» **WORK REQUEST**
Return every line of text from all the items below, unchanged, and leave the pictures out of your answer.

[Text data extracted from pages]
[Start of section]

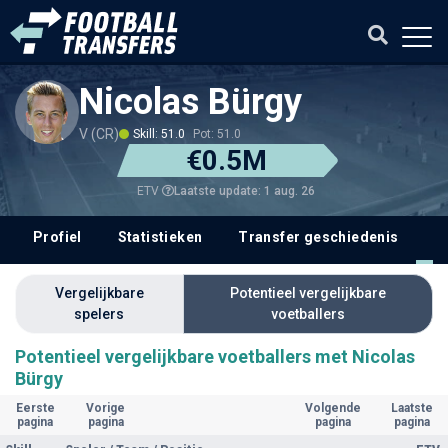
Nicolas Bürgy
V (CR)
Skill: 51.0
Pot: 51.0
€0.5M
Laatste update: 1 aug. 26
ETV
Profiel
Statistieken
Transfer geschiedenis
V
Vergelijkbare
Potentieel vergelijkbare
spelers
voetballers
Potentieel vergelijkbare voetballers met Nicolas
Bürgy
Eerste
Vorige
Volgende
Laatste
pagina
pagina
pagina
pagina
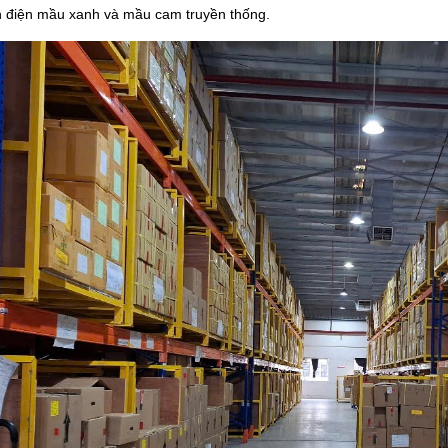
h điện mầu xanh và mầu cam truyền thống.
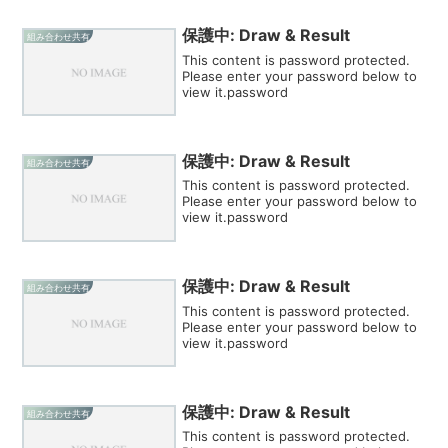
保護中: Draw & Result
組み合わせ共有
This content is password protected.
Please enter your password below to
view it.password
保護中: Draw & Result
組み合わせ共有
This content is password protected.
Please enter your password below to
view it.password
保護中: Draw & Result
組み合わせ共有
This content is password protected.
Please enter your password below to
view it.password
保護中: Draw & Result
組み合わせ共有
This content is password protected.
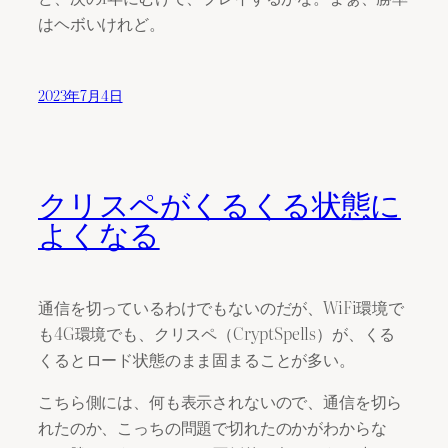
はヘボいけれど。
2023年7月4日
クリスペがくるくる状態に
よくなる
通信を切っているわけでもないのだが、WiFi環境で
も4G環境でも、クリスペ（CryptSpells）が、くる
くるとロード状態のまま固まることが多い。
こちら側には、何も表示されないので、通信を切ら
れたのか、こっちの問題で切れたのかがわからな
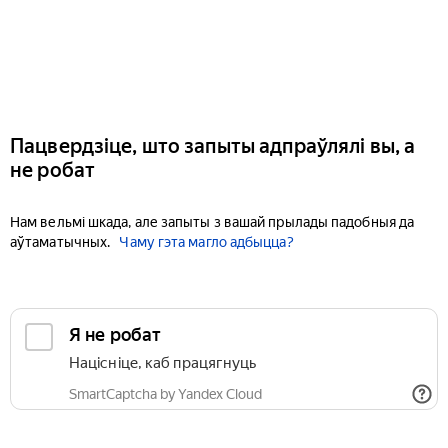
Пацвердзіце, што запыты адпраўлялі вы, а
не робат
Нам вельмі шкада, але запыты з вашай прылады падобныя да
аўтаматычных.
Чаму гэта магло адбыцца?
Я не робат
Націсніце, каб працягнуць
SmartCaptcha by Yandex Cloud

[End of section]

» **TASK SOLUTION**
Nicolas Bürgy
V (CR)
Skill: 51.0
Pot: 51.0
€0.5M
Laatste update: 1 aug. 26
ETV
Profiel
Statistieken
Transfer geschiedenis
V
Vergelijkbare
Potentieel vergelijkbare
spelers
voetballers
Potentieel vergelijkbare voetballers met Nicolas
Bürgy
Eerste
Vorige
Volgende
Laatste
pagina
pagina
pagina
pagina
h điện mầu xanh và mầu cam truyền thống.
保護中: Draw & Result
組み合わせ共有
This content is password protected.
Please enter your password below to
view it.password
保護中: Draw & Result
組み合わせ共有
This content is password protected.
Please enter your password below to
view it.password
保護中: Draw & Result
組み合わせ共有
This content is password protected.
Please enter your password below to
view it.password
保護中: Draw & Result
組み合わせ共有
This content is password protected.
はヘボいけれど。
2023年7月4日
クリスペがくるくる状態に
よくなる
通信を切っているわけでもないのだが、WiFi環境で
も4G環境でも、クリスペ（CryptSpells）が、くる
くるとロード状態のまま固まることが多い。
こちら側には、何も表示されないので、通信を切ら
れたのか、こっちの問題で切れたのかがわからな
Пацвердзіце, што запыты адпраўлялі вы, а
не робат
Нам вельмі шкада, але запыты з вашай прылады падобныя да
аўтаматычных.
Чаму гэта магло адбыцца?
Я не робат
Націсніце, каб працягнуць
SmartCaptcha by Yandex Cloud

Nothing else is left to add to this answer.